FK-506 binding protein (FKBP) has been reported to be closely associated with the ryanodine receptor in skeletal and cardiac muscle and to modulate sarcoplasmic reticulum (SR) Ca²⁺ release channel gating in isolated channels. FK-506 can inhibit the activity of FKBP, thereby reversing its effects on SR Ca²⁺ release. We investigated the function of FKBP during normal contractions and Ca²⁺ transients in intact rat ventricular myocytes loaded with fluorescent Ca²⁺ indicators.
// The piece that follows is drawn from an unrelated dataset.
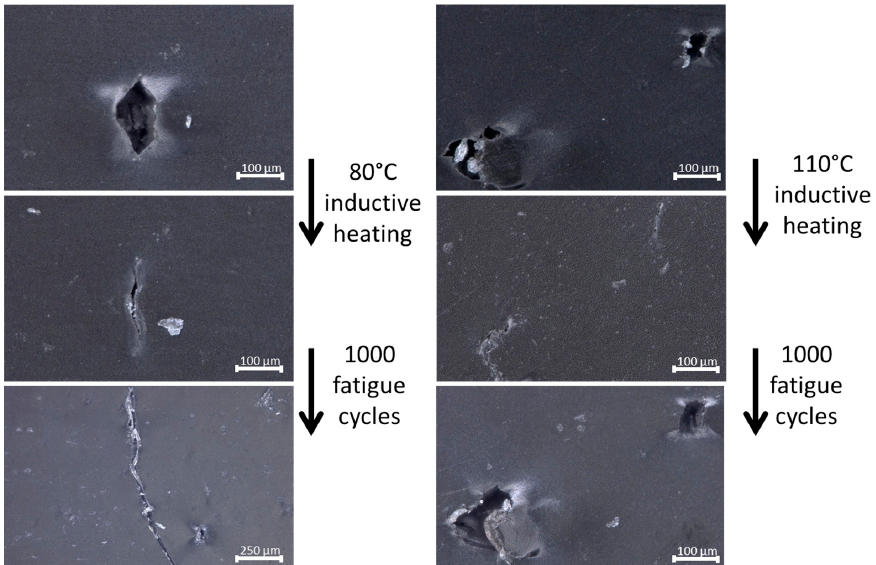
Figure 7. OM images showing the difference between crack closure and crack sealing which is achieved by inductive at different temperatures: ( left ) the crack closure at 80 °C and the further crack propagation upon a second treatment of 1000 fatigue cycles; and ( right ) a series of cracks that are sealed at 110 °C and reopened upon a second fatigue treatment of 1000 fatigue cycles.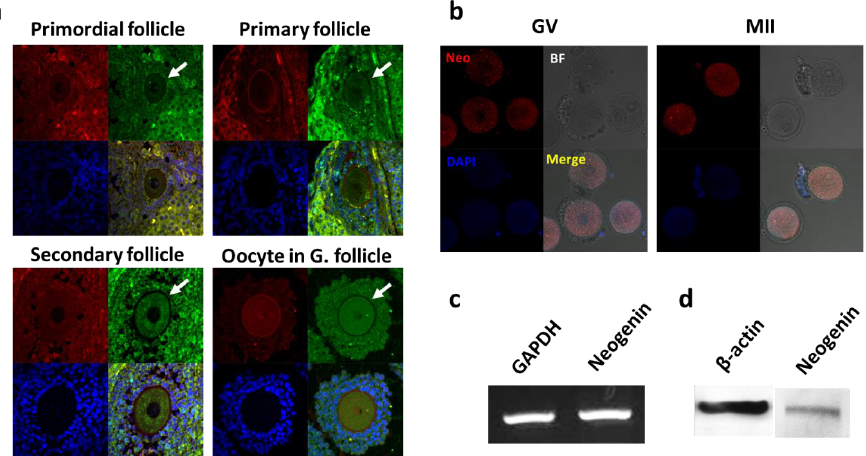
Figure 1. Expression profiling of neogenin in the ovary. ( a ) Confocal microscopic images of immunofluorescence staining with an anti-neogenin antibody in primordial follicle, primary follicle, secondary follicle, and oocyte in graafian follicle (oocyte in G. follicle). Neogenin, p63, and DAPI staining is shown in green, red, and blue, respectively. The arrow indicates a follicle positively stained for neogenin. ( b ) Confocal microscopic images of mouse oocytes. Neogenin and DAPI staining is shown in red and blue, respectively. GV, germinal vesicle; MII, metaphase II; BF, bright field. ( c ) RT-PCR analysis of neogenin mRNA in mouse oocytes. GAPDH was used as an internal control. ( d ) Western blot analysis of neogenin protein in mouse ovaries. β -actin was used as an internal control. Neo: Neogenin. Scale bar = 100 µ m. All data are representative of three replicates.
FK-506 significantly increased steady state twitch Ca²⁺ transients and contraction amplitudes even under conditions in which the SR Ca²⁺ load and Ca²⁺ current were unaltered, suggesting that FK-506 increases the fraction of SR Ca²⁺ released during excitation-contraction (E-C) coupling. Action potentials were somewhat prolonged, consistent with the larger Ca²⁺ transients causing greater inward Na⁺-Ca²⁺ exchange current. FK-506 did not affect SR Ca²⁺ uptake but modestly decreased Ca²⁺ extrusion via Na⁺-Ca²⁺ exchange in intact cells (although no effect on Na⁺-Ca²⁺ exchange was seen in sarcolemmal vesicles). In most cells, FK-506 caused an increase in SR Ca²⁺ content during steady state stimulation, as assessed by caffeine-induced contractures. This was probably due to the inhibition of Ca²⁺ efflux via Na⁺-Ca²⁺ exchange. FK-506 also accelerated the rest decay of SR Ca²⁺ content and increased the frequency of resting Ca²⁺ sparks about fourfold. The increase in frequency of these basic Ca²⁺ release events was not associated with changes in the amplitude or duration of the Ca²⁺ sparks. We conclude that FK-506 increases the fraction of SR Ca²⁺ released during normal twitches and enhances the rate of SR Ca²⁺ release during rest. FK-506 also inhibits Na⁺-Ca²⁺ exchange, although this effect may be indirect. These effects are consistent with an important SR-stabilizing effect of FKBP in intact rat ventricular myocytes.